Pillar No. 3: Create customer and team experiences that are second to none. Creating a strong customer experience is an advantage that patient-customers do understand, and it resonates deeply with them. It makes them want to tell their friends and family about their experiences, and it makes them want to come back to or recommend a practice.

In the past few years, we have added another definition to this pillar: Create a team experience that is second to none. This is because of a core value that our providers, led by Vance Thompson, MD, FACS, and John P. Berdahl, MD, have lived by since Vance Thompson Vision opened in 1991. These leaders have long said that our centers must have a team-first—not a patient-first—mentality. This kind of thinking typically draws gasps from whatever audience may be listening, but considering this assertion at a deeper level reveals the essential correlation: Creating a team experience that is second to none creates a patient experience that is unparalleled.

We engage all 187 of our employees to act in a manner that aligns with the wishes of our providers and their very high standards. This maximizes the impact not only on all of our patients but also on every interaction our team has with patients, community members, friends, family members, and other colleagues. Even our competitors admire the ways in which our team members conduct themselves. Like the first two pillars, the third pillar is vital for achieving our goals of differentiation and focus, but it also provides standalone value and an incredible return on investment for our practice.

TRAINING IS KEY

The leaders of our center have written extensively about how to deliver a great patient experience. If our practice has been known for its focus on the patient-customer experience during the past 15 years, then it will be known for our investment in building and maintaining a team experience in the next 15 years. We must achieve this goal in order to create an excellent patient experience.

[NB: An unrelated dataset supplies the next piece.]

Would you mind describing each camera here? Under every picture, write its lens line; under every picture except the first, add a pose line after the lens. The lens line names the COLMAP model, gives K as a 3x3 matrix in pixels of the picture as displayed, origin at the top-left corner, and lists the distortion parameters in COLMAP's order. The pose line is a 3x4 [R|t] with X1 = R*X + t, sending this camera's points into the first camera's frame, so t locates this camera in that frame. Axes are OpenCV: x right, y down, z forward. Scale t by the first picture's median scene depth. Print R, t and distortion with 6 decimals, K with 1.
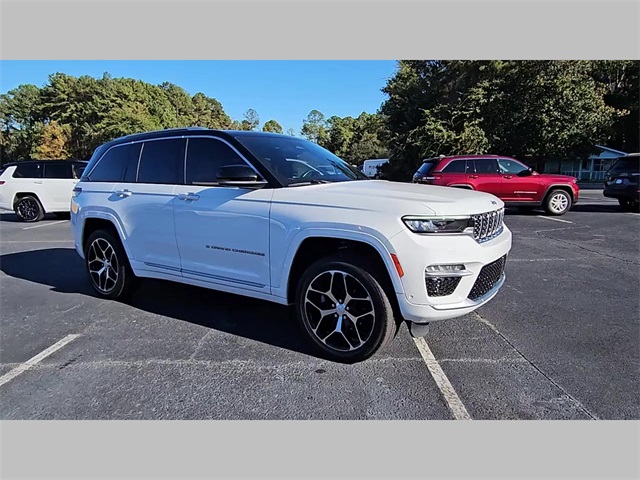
lens RADIAL K [[443.3, 0, 315.9], [0, 443.3, 241.0], [0, 0, 1]] dist [0.009667, 0.001469]
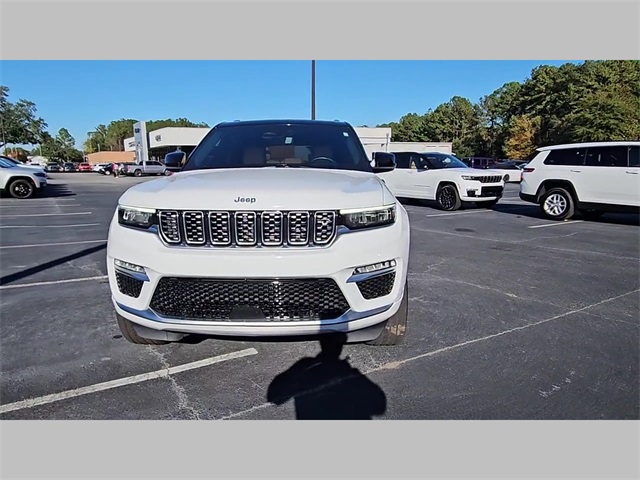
lens RADIAL K [[451.9, 0, 320.0], [0, 451.9, 240.0], [0, 0, 1]] dist [0.009086, 0.001051]
pose [[0.549735, 0.140922, -0.823367, 0.768749], [-0.131413, 0.987984, 0.081356, -0.068375], [0.824938, 0.063477, 0.561648, 0.502173]]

We have long been proud of how well our team adapts to the standards set by our leaders. We have found that, after just a few months of observing behavior modeling, our new employees begin to treat each other and our patient-guests much like our more experienced providers would.

How can this care be replicated in other markets, in other centers, and with new staff, providers, and leadership? Can culture be bottled?

In a word, no. For years, businesses like ours were small enough to model the behavior most desired by leadership. Team members, in turn, would begin performing to those standards simply by environmental influences. We used to think that this qualified as training. However, when an organization grows, it can become difficult for the modeled behavior to reach all the way to the front line. Well, that is not training; it is simply exposing. What was a noble effort when the business was small can lack predictability as the business grows because of the varying environments in which the team finds itself during growth.

This is where training comes in: Through role-playing scenarios and situational examples that give team members opportunities to practice engaging and building relationships with the people in front of them, we can turn an exposure program into a training program. This, combined with testing, accountability, repetition, and gamification, creates the hope that what has become a winning culture can extend beyond the four walls of one center.

Future articles in CRST will be dedicated to showcasing methods in creating consistent team training. This should be businesses’ first priority—creating a team that desires to create a customer experience that is second to none. Our teams are as hungry for this as our patient-customers are to receive it. With hunger comes appetite. So, Druker had it right years ago: Culture does eat strategy for breakfast. What are you eating?